WORK INSTRUCTION => After locating the line with "gubernamentales para luchar" below, output it and each following line exactly, stopping after the line with "Geschäften, Mobilheime, die". No pictures.

+ + + + + + +

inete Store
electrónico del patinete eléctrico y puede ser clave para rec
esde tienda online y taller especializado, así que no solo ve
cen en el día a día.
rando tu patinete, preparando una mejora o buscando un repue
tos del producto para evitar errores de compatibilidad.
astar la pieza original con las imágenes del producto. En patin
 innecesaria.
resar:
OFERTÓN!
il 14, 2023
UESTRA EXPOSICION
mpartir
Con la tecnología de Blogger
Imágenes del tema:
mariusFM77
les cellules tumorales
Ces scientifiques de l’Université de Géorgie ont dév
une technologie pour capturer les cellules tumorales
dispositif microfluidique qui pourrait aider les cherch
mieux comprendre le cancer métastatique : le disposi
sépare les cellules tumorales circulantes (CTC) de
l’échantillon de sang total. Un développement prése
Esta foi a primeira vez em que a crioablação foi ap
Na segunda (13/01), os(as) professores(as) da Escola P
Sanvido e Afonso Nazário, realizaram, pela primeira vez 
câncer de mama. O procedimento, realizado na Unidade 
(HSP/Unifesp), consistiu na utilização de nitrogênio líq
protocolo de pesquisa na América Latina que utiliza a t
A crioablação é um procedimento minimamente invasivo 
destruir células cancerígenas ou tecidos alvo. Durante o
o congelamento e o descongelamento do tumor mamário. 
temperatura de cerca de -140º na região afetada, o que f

+ + + + + + +

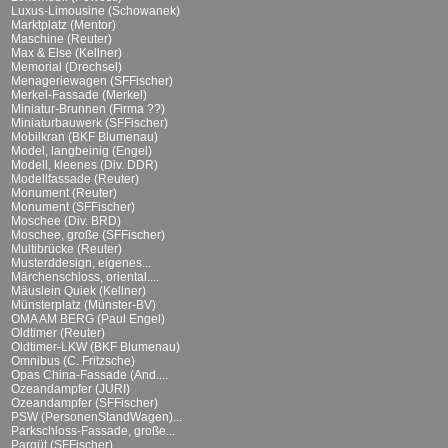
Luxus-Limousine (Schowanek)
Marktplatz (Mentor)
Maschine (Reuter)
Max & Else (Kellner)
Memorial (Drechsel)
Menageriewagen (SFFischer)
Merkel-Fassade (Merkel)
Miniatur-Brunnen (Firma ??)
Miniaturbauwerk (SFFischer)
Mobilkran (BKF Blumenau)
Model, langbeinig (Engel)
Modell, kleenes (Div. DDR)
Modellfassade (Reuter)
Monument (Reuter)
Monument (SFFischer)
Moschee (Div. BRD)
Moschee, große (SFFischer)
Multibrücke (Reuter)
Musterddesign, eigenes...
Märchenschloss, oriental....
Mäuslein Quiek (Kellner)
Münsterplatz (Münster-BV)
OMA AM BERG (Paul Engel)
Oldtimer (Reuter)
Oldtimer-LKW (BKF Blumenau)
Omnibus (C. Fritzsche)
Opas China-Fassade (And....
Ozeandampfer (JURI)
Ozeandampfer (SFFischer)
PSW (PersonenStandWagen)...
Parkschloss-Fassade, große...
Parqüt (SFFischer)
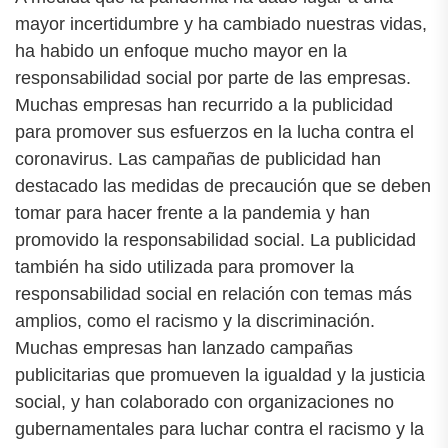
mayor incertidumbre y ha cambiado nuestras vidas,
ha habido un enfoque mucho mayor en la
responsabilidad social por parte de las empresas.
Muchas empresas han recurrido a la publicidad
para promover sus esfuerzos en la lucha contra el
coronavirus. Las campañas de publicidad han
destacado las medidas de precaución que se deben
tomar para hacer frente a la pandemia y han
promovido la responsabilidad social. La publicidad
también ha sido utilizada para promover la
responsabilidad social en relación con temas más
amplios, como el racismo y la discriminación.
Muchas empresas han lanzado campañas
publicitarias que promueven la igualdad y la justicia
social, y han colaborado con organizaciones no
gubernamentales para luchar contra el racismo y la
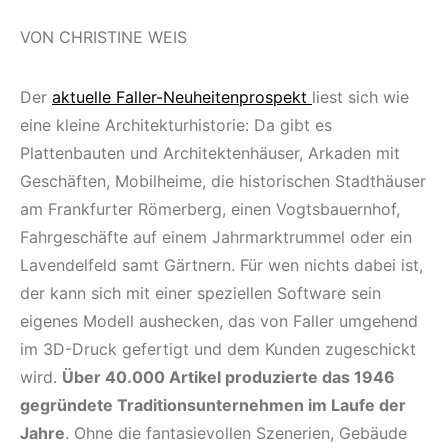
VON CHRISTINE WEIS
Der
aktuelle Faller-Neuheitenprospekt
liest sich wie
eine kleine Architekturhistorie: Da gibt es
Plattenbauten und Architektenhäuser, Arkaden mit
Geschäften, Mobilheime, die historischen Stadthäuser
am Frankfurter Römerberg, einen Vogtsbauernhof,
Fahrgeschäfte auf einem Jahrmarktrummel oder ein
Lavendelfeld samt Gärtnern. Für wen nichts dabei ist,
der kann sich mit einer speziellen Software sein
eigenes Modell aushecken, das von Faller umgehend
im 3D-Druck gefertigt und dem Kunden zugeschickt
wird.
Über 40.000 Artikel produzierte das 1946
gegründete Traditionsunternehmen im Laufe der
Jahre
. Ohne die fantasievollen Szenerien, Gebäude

+ + + + + + +

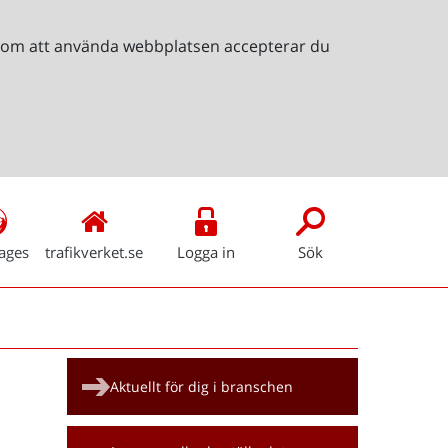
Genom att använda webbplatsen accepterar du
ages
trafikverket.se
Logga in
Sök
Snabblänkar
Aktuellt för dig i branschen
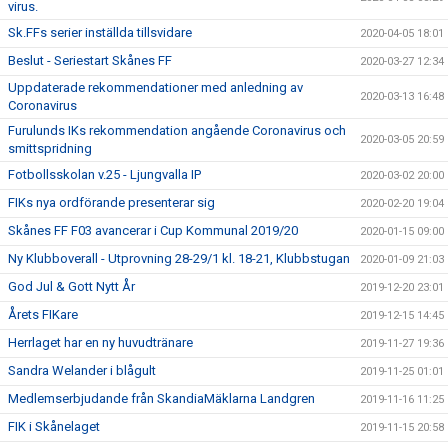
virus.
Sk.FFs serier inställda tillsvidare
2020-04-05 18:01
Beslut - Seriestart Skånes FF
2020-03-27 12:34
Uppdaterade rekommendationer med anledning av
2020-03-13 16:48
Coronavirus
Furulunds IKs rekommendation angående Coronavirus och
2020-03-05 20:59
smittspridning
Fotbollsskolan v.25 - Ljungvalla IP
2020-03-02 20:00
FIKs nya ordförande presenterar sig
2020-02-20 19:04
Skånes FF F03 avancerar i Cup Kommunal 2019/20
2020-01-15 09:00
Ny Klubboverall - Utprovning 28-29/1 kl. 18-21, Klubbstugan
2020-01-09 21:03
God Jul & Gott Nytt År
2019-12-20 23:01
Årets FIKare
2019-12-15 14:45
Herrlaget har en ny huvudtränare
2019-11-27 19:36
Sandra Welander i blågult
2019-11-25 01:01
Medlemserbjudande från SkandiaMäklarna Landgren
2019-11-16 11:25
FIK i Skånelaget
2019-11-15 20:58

+ + + + + + +

RESULT =>
gubernamentales para luchar contra el racismo y la
VON CHRISTINE WEIS
Der
aktuelle Faller-Neuheitenprospekt
liest sich wie
eine kleine Architekturhistorie: Da gibt es
Plattenbauten und Architektenhäuser, Arkaden mit
Geschäften, Mobilheime, die historischen Stadthäuser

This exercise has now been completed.